## TO-DO ITEM
Every entry is to be restated exactly; pictures are not part of the copy.

■ ■ ■

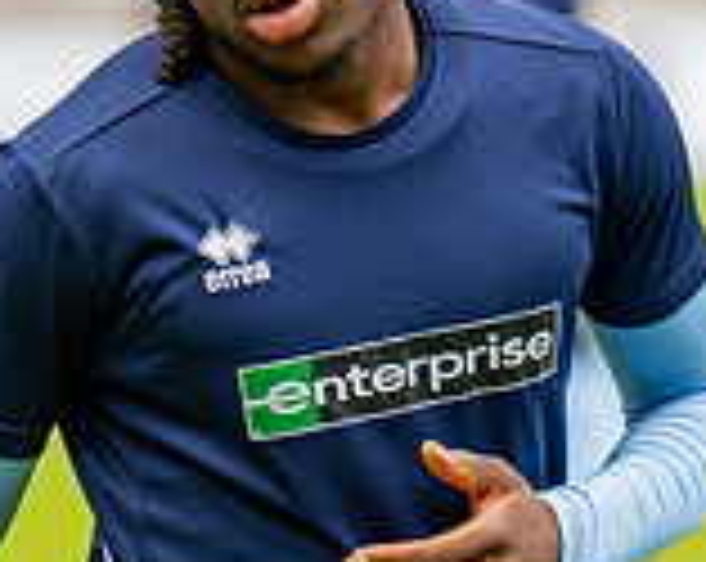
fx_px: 13306
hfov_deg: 3.0
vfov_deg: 2.4
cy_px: 476
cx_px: 17
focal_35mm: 638
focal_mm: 135
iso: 160
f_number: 1.8
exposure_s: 1/1600
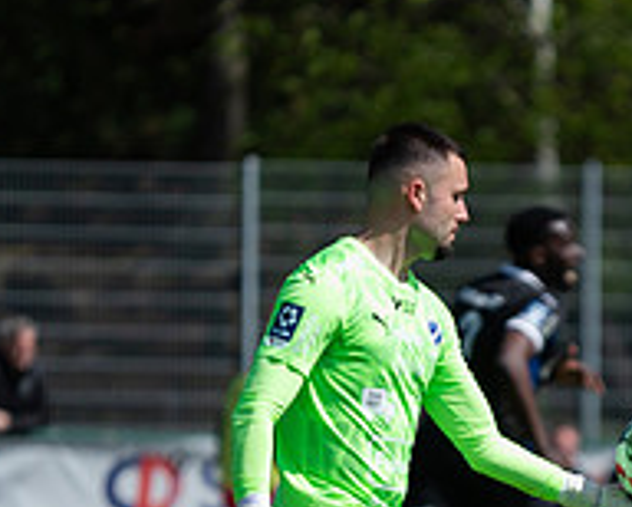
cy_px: 461
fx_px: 13650
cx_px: 421
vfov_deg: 2.1
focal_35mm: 729
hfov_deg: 2.7
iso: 100
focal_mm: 200
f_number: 3.2
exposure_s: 1/1600
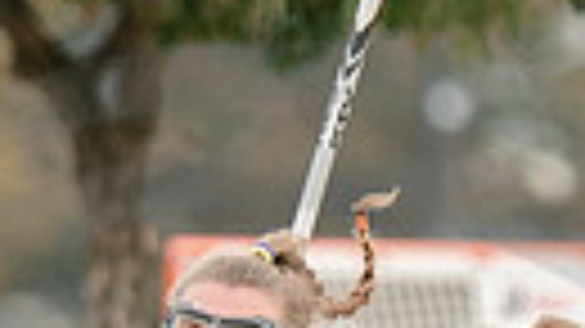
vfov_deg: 0.5
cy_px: 769
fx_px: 38640
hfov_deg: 0.9
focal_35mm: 2492
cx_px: 223
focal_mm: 200
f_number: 2.8
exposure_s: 1/1250
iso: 360
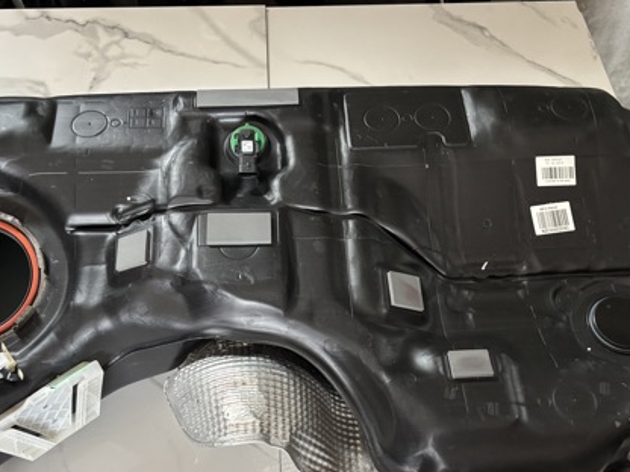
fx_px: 728
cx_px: 301
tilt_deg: -56.1
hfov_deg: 46.8
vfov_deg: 35.5
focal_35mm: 40
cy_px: 328
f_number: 1.6
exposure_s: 1/60
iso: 400
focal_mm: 5.96
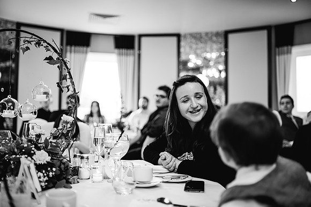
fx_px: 302
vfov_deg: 37.9
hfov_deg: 54.4
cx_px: 156
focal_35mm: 35
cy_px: 104
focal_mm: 35
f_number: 1.4
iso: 400
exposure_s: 1/250
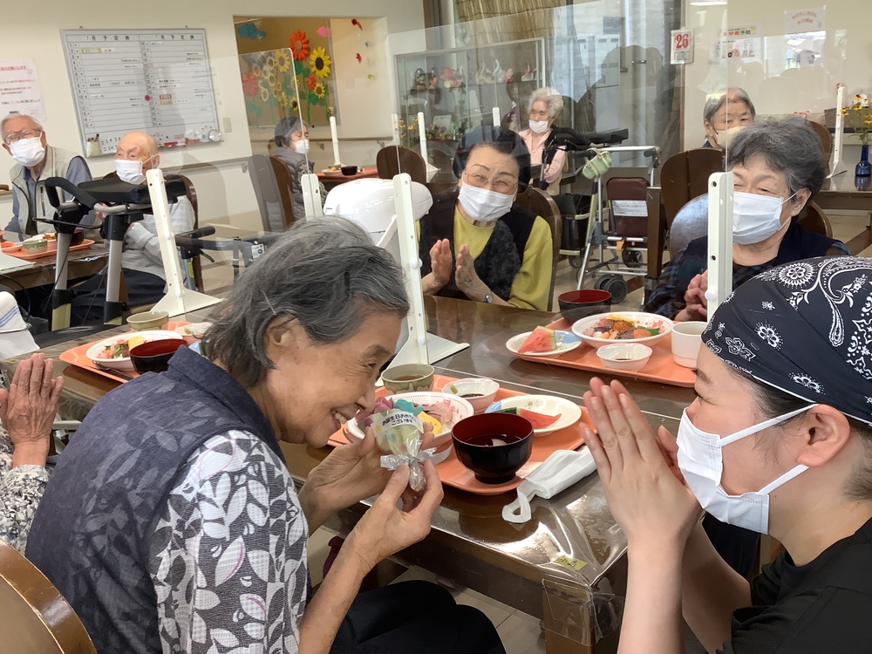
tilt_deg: -16.7
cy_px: 327
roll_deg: +5.7
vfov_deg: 45.4
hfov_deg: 58.4
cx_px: 436
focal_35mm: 31
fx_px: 781
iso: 80
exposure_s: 1/60
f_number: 2.4
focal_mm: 3.3
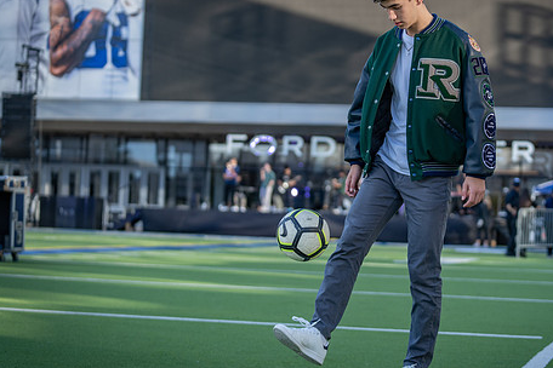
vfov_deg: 15.4
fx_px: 1367
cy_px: 169
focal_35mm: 89
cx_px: 347
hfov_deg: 22.8
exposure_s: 1/1000
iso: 250
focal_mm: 70
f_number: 2.8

■ ■ ■

## TASK RESULT
fx_px: 13306
hfov_deg: 3.0
vfov_deg: 2.4
cy_px: 476
cx_px: 17
focal_35mm: 638
focal_mm: 135
iso: 160
f_number: 1.8
exposure_s: 1/1600
cy_px: 461
fx_px: 13650
cx_px: 421
vfov_deg: 2.1
focal_35mm: 729
hfov_deg: 2.7
iso: 100
focal_mm: 200
f_number: 3.2
exposure_s: 1/1600
vfov_deg: 0.5
cy_px: 769
fx_px: 38640
hfov_deg: 0.9
focal_35mm: 2492
cx_px: 223
focal_mm: 200
f_number: 2.8
exposure_s: 1/1250
iso: 360
fx_px: 728
cx_px: 301
tilt_deg: -56.1
hfov_deg: 46.8
vfov_deg: 35.5
focal_35mm: 40
cy_px: 328
f_number: 1.6
exposure_s: 1/60
iso: 400
focal_mm: 5.96
fx_px: 302
vfov_deg: 37.9
hfov_deg: 54.4
cx_px: 156
focal_35mm: 35
cy_px: 104
focal_mm: 35
f_number: 1.4
iso: 400
exposure_s: 1/250
tilt_deg: -16.7
cy_px: 327
roll_deg: +5.7
vfov_deg: 45.4
hfov_deg: 58.4
cx_px: 436
focal_35mm: 31
fx_px: 781
iso: 80
exposure_s: 1/60
f_number: 2.4
focal_mm: 3.3
vfov_deg: 15.4
fx_px: 1367
cy_px: 169
focal_35mm: 89
cx_px: 347
hfov_deg: 22.8
exposure_s: 1/1000
iso: 250
focal_mm: 70
f_number: 2.8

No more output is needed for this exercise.